In keeping with a tradition of offering simpleton solutions to complex problems when talking to the commoners that goes back at least as far as Nancy Reagan telling teens to “just say no” to drugs, Ivanka (“Giggles”) Trump has launched the Find Something New campaign for the freshly jobless.
Step mommy Melania must be beaming in the seven languages she actually doesn’t speak at this notion. She, after all, came up with Be Best for her anti-bullying campaign launched after she realized she was married to the world’s biggest.
While naysayers have criticized Ivanka as “clueless,” “out of touch with reality” and “as insensitive as Marie Antoinette,” I believe they are being … too kind.
Jeepers, sis. Cozying up to a can of racist beans was bad enough but now Find Something New?
You first, please. I have previously suggested Ivanka pull a couple of late-night shifts at Waffle House and now’s the time. She can wear a cute nametag that says “Vonkie” and speak the sacred language of scattered and smothered, chunked and capped. I realize this is going to be a lot harder than prissing about and telling whatever young Stephen Miller clone who is trying to write her speeches to “just make me sound human” but it’s worth the effort!
Rebranding is exhausting. Just ask Trump family friend Ghislane Maxwell who will most likely never get that chain of afterschool day camps for girls up and running now. Thoughts and prayers.
Find Something New. As a tattered nation hopes to do exactly that along about Jan. 20, 2021, perhaps Vonkie is onto something here. Just not in the way she intended: to placate millions of unemployed Americans who now also have to worry about being evicted or endangering their kids by sending them to school.
If you check out the website, as I did, you’ll find lots of skills assessment stuff, some dating back to 2005 because nothing says “I Care” like 15-year-old job advice. The news wasn’t all bad. To be fair, in the name of journalism– a field I highly respect and occasionally participate in– I completed a skills quiz that, in the words of that great American patriot Jethro Bodine, deduced I would excel in either brain surgery or streetcar conducting.
Well. It was almost that bad. After clicking on a few filters, eliminating jobs that required “physical strength” and “not being mostly sedentary,” the skills match indicated I’d make a good “poet.” Yeah. That’ll pay the bills with enough left over for cat food. For the poet.

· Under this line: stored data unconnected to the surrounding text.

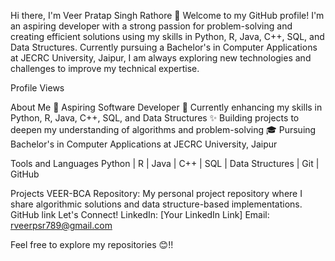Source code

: Hi there, I'm Veer Pratap Singh Rathore 👋
Welcome to my GitHub profile! I'm an aspiring developer with a strong passion for problem-solving and creating efficient solutions using my skills in Python, R, Java, C++, SQL, and Data Structures. Currently pursuing a Bachelor's in Computer Applications at JECRC University, Jaipur, I am always exploring new technologies and challenges to improve my technical expertise.

Profile Views

About Me
💼 Aspiring Software Developer
🌱 Currently enhancing my skills in Python, R, Java, C++, SQL, and Data Structures
✨ Building projects to deepen my understanding of algorithms and problem-solving
🎓 Pursuing Bachelor's in Computer Applications at JECRC University, Jaipur

Tools and Languages
Python | R | Java | C++ | SQL | Data Structures | Git | GitHub

Projects
VEER-BCA Repository: My personal project repository where I share algorithmic solutions and data structure-based implementations.
GitHub link
Let's Connect!
LinkedIn: [Your LinkedIn Link]
Email: rveerpsr789@gmail.com

Feel free to explore my repositories 😊!!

One hiccup: I accidentally clicked on a quiz for kids and didn’t realize it until the final question: “What do you want to be when you grow up?” Grow up? Must I? Deal. Breaker.
There’s nothing wrong with getting training for a better job. The problem is when the advice comes from someone who, as the saying goes, was born on third base and thinks she hit a triple.
Celia Rivenbark is so starved for human interaction she gets irrationally excited when Microsoft Word says, “Welcome back!”